**課題の指示**
以下の記録の最初の行から「[526, 519, 563, 539] StreetNumber: 1374」を含む行までを、両端の行も含めて一字も変えずに繰り返せ。ほかの行は含めないこと。
───── 使用データ ─────
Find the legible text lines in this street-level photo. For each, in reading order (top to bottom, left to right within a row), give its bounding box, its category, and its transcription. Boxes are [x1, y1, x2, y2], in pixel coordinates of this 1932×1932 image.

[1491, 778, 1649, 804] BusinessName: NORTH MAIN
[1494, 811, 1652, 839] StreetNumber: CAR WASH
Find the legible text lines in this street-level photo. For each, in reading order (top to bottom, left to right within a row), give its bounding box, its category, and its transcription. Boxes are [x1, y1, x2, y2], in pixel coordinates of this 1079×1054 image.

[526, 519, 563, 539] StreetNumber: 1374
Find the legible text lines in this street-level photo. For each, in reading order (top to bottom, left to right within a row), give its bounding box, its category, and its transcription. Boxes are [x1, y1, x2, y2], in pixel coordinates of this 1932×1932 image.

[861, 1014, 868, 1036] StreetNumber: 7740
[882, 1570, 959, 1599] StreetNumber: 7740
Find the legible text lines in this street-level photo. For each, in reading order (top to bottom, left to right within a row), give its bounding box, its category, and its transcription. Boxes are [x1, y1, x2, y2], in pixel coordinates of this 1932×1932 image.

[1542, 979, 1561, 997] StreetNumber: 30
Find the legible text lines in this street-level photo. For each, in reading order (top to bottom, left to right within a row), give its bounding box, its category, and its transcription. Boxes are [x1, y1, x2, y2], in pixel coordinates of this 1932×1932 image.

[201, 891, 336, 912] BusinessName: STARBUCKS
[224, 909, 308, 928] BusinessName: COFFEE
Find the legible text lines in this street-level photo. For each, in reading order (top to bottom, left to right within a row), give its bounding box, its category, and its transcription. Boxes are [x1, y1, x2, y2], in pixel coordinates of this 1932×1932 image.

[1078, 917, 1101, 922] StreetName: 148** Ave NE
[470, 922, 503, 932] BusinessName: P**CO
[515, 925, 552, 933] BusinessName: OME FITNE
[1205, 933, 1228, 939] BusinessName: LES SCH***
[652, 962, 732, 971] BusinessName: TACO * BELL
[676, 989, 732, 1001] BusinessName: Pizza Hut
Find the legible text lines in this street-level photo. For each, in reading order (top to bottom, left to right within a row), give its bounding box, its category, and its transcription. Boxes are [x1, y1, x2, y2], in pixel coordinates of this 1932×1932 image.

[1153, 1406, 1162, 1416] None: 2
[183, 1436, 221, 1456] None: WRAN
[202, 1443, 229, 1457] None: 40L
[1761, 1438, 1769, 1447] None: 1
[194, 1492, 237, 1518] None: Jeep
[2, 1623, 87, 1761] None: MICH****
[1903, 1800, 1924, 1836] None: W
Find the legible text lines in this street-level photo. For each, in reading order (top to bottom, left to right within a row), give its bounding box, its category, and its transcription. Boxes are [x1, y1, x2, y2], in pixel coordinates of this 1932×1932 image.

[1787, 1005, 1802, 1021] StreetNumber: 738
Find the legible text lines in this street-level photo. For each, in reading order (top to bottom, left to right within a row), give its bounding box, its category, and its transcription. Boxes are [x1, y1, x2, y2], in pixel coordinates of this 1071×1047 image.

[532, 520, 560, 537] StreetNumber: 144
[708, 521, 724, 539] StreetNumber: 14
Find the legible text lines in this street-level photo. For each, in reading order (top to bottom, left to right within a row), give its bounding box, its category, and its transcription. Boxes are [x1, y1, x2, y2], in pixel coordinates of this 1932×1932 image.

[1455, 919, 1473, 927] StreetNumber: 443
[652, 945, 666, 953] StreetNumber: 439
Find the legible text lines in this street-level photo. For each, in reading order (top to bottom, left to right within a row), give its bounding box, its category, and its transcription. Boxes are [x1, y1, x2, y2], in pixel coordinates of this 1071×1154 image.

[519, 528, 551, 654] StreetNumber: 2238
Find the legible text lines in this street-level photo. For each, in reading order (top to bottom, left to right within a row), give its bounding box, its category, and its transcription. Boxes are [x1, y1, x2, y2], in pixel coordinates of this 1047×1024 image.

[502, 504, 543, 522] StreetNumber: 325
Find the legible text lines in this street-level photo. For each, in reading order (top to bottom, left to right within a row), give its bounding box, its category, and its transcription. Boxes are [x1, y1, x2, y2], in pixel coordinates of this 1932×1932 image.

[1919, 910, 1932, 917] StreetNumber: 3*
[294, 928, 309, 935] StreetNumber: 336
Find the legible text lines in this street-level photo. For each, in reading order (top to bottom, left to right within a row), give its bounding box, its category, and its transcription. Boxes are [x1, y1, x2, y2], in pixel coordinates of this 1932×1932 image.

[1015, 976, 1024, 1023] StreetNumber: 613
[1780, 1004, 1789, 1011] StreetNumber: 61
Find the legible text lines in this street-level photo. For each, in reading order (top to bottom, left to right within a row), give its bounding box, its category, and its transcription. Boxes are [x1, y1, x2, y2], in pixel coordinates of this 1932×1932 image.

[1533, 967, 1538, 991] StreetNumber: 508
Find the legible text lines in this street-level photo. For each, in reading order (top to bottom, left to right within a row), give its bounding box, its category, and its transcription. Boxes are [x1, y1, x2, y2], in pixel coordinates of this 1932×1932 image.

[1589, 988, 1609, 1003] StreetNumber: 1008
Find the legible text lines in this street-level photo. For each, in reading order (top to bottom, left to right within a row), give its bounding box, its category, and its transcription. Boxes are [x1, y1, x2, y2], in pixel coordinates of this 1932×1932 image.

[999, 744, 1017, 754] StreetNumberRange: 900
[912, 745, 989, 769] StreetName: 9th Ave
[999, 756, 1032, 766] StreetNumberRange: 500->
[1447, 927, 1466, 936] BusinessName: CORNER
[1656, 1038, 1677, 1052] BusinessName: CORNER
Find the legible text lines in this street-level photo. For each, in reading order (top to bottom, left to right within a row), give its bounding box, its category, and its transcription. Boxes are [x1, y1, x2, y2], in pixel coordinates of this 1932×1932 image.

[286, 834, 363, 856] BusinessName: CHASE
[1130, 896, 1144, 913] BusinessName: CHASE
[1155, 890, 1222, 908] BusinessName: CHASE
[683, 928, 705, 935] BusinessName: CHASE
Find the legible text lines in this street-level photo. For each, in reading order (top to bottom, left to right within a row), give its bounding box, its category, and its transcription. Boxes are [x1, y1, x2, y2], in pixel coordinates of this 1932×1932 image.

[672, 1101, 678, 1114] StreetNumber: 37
─────
**課題の解答**
Find the legible text lines in this street-level photo. For each, in reading order (top to bottom, left to right within a row), give its bounding box, its category, and its transcription. Boxes are [x1, y1, x2, y2], in pixel coordinates of this 1932×1932 image.

[1491, 778, 1649, 804] BusinessName: NORTH MAIN
[1494, 811, 1652, 839] StreetNumber: CAR WASH
Find the legible text lines in this street-level photo. For each, in reading order (top to bottom, left to right within a row), give its bounding box, its category, and its transcription. Boxes are [x1, y1, x2, y2], in pixel coordinates of this 1079×1054 image.

[526, 519, 563, 539] StreetNumber: 1374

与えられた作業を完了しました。